A good place to start may be the Canadian Airborne Forces Museum:

Canadian Airborne Forces Museum, The
Canadian Forces Base Petawawa, P.O. Box 9999 Station Main
Petawawa, Ontario
K8H 2X3
Site Location: Building P-51, CFB Petawawa
Telephone: 613-588-6238
Fax: 613-588-6446
E-mail: airbornereg@renc.igc.net

They might know who to contact.


----------



## Manimal (21 Jul 2005)

my brother gave me an old coin collections, and looking thru it, i found an airborne coin, i assume you get it when you finish the course.
i'd like to get it back to it's owner, but do i take it to the local armouries, or should i contact someone/where else about it?


----------



## PPCLI MCpl (21 Jul 2005)

If it is an Canadian Airborne Regiment coin, it should have the soldiers' name engraved on the back of it.


----------



## Bruce Monkhouse (21 Jul 2005)

Hmmm, I believe its just the number on the back  but the muesum in Pet has a list....[ I think]


----------



## Manimal (21 Jul 2005)

there is no name, but there is a number i think. (i don't have the coin with me now)

so call Pet?


----------



## Bruce Monkhouse (21 Jul 2005)

Can't hurt, ask for the Airborne museum during business hours.....


----------



## redleafjumper (21 Jul 2005)

This link posts lost and missing coins.

http://www.joedrouin.com/Airborne-ARAC.htm

It might be useful to post the information there.


----------



## George Wallace (21 Jul 2005)

Having worked at the Museum, I know that they don't have the numbers.  The above link given by redleafjumper is the best bet, as those coins are logged and ARAC has the log books in their possession.


----------



## Bruce Monkhouse (21 Jul 2005)

Thanks for clarifing that George. I was passing on info that was given to me a few years ago. [ the worst part is while moving I lost the coin that I had inquired about. Duh...


----------



## Krazy-P (22 Jul 2005)

i found an airborne coin once in a washing machine in the barracks, i was afraid to give it back for fear of the guy thinking i stole it and getting a beatdown.lol  but i did slip it under his door.


----------



## reccecrewman (2 Sep 2005)

LOL - Could go either way............. He'll either thank you for returning it or as you said, beat you


----------



## TOW II (23 Sep 2005)

As previously stated please contact the following whenever you find an* issued * Canadian Airborne regiment Challenge Coin.
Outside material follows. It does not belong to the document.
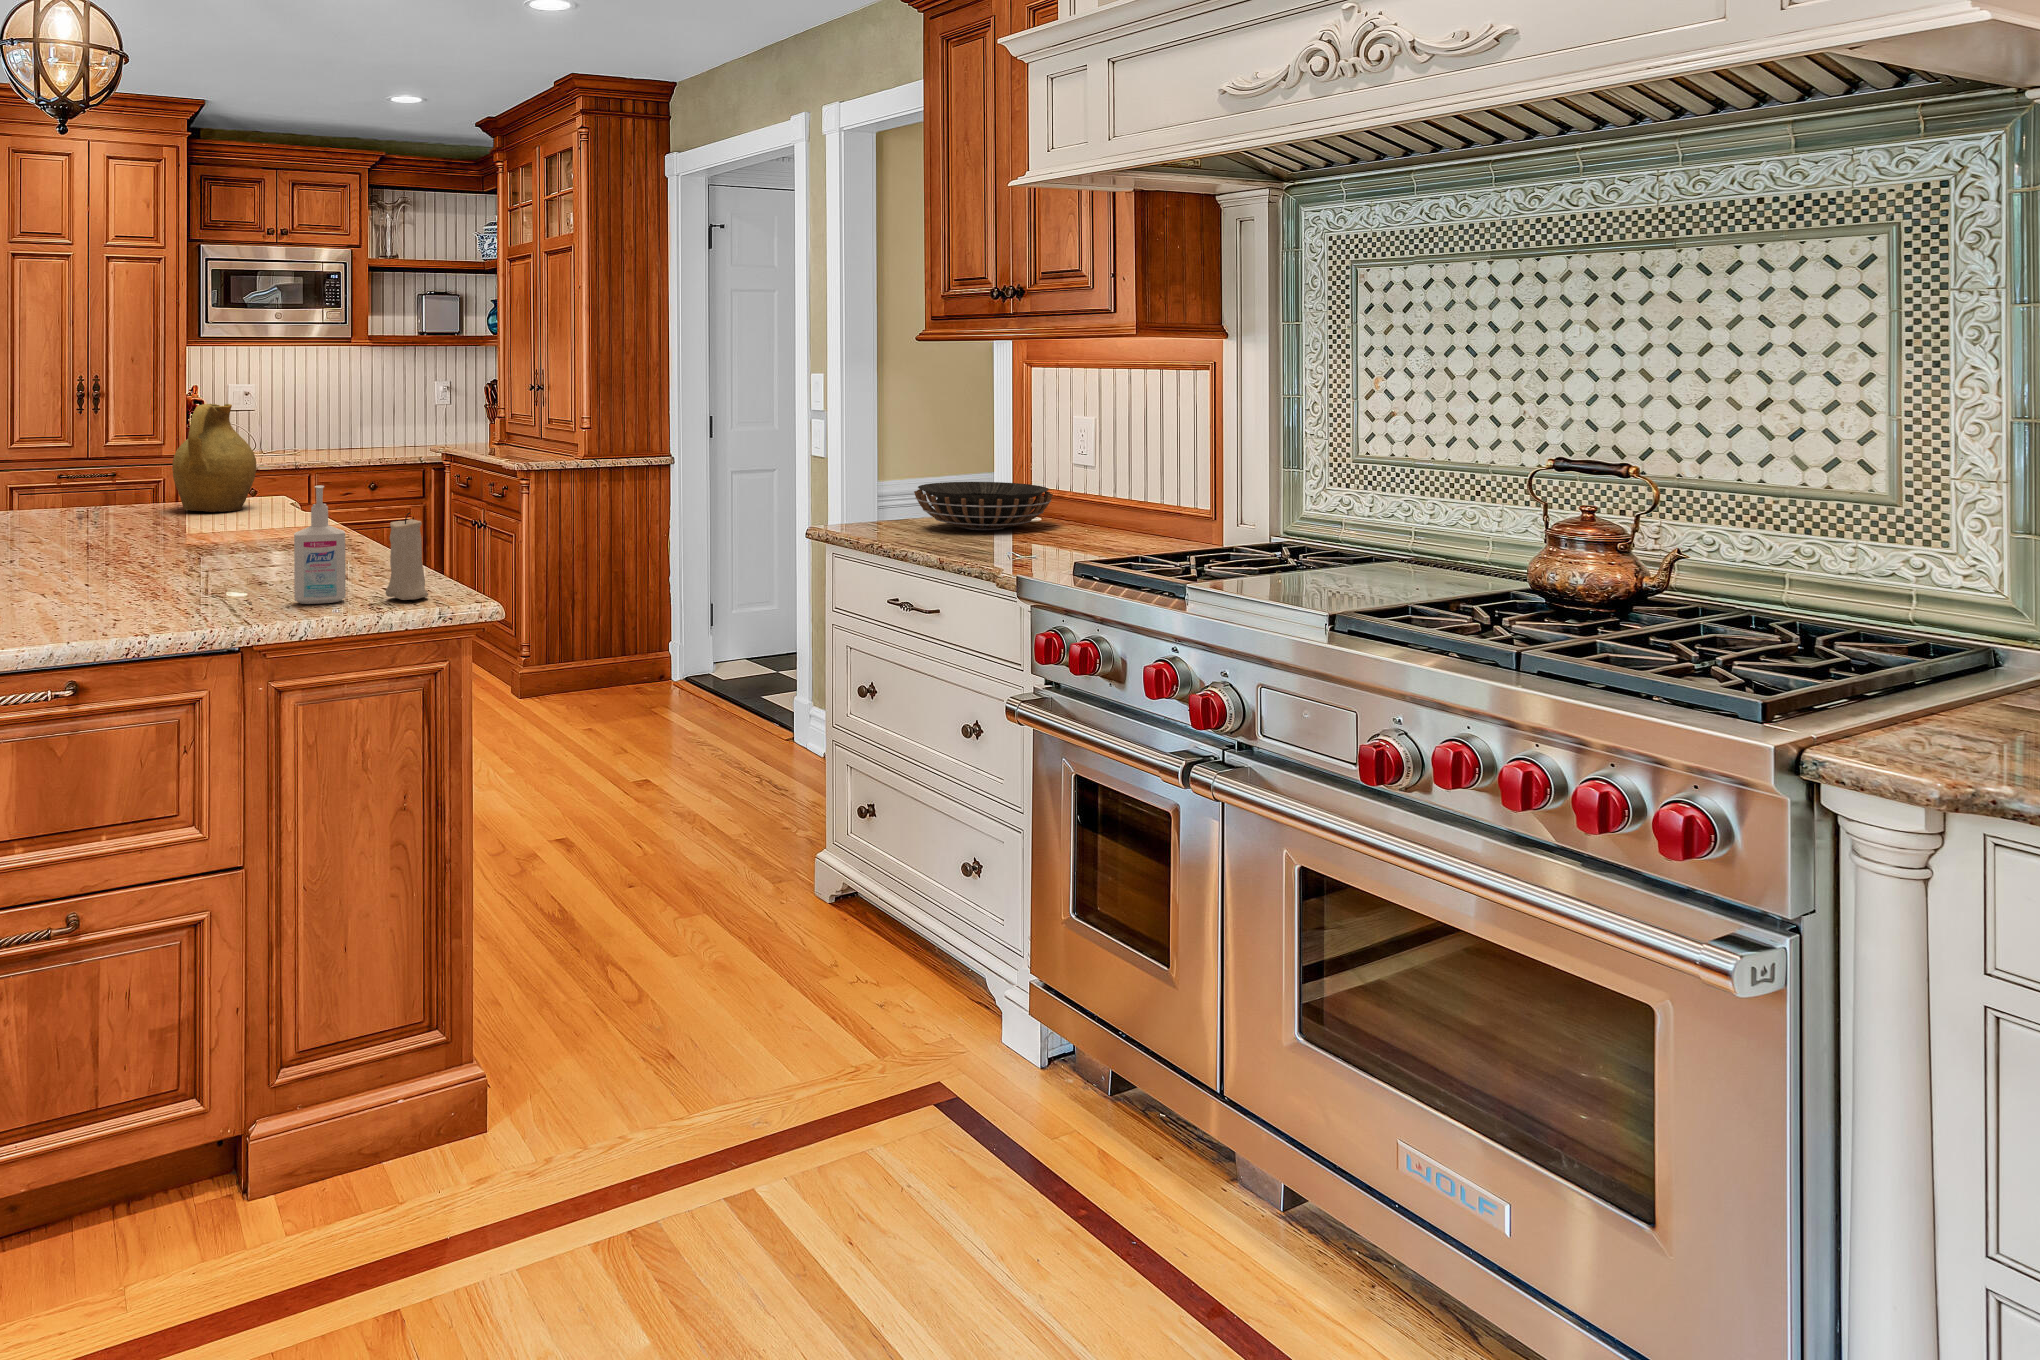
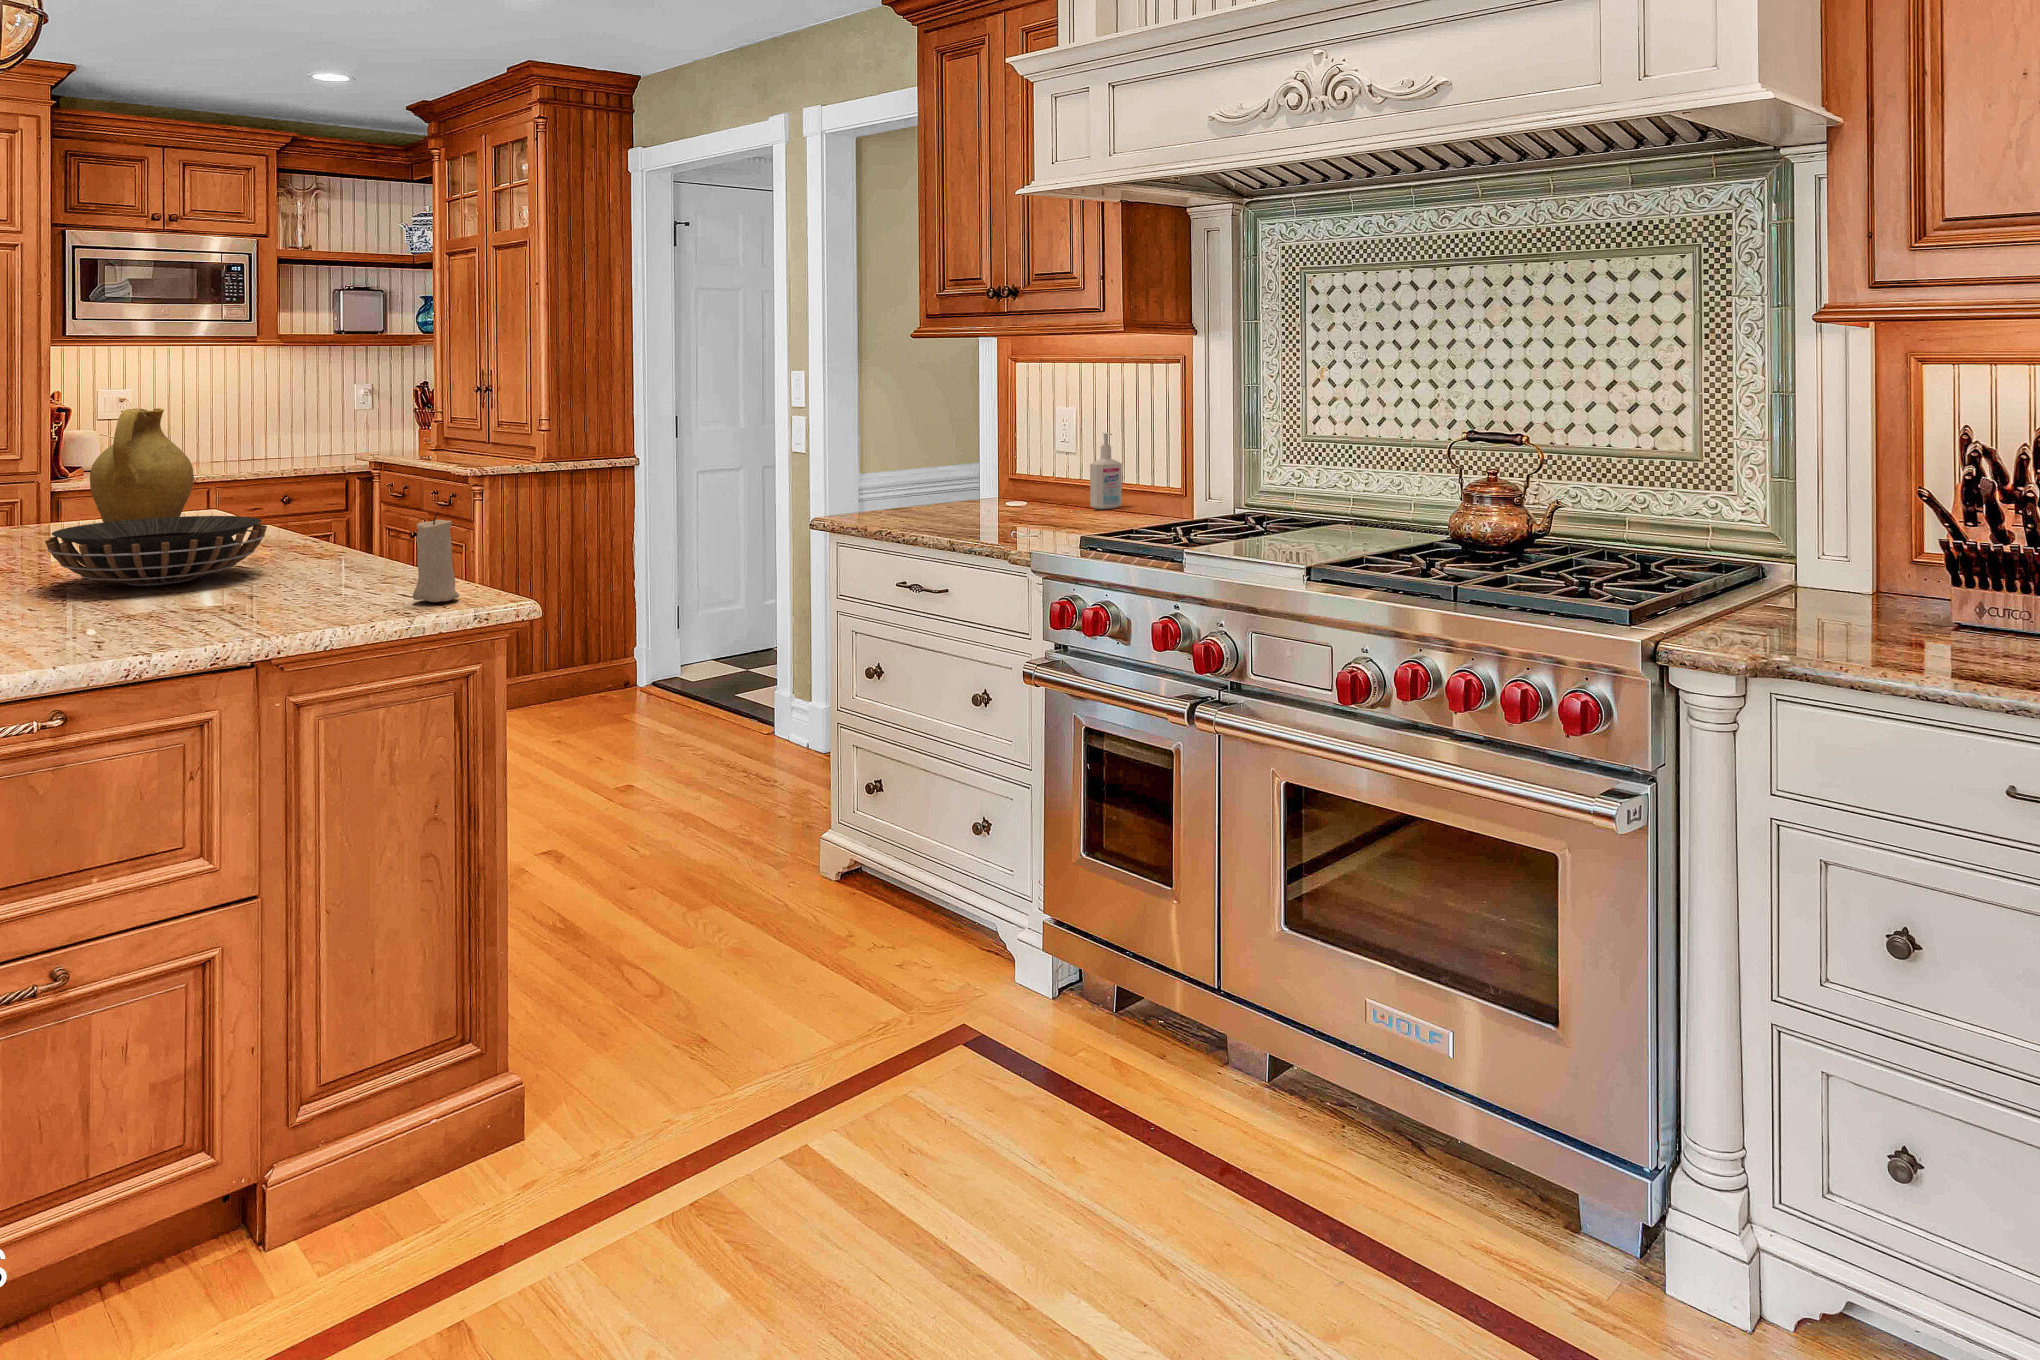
decorative bowl: present [914,482,1053,530] -> present [45,516,267,586]
bottle: present [294,485,346,604] -> present [1090,433,1122,509]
http://www.joedrouin.com/Airborne-ARAC.htm

Airborne Regiment Association Kit Shop/Magasin de l'Association du Régiment aéroporté
22 de Valcourt, Unit 10
Gatineau, QC, J8T 8G8
Telephone: (819) 568-6669
Fax: (819) 568-1074
E-mail/Courriel: airbornekitshop@sympatico.ca


----------



## geo (23 Sep 2005)

might as well close this thread down now...........

Chimo!


----------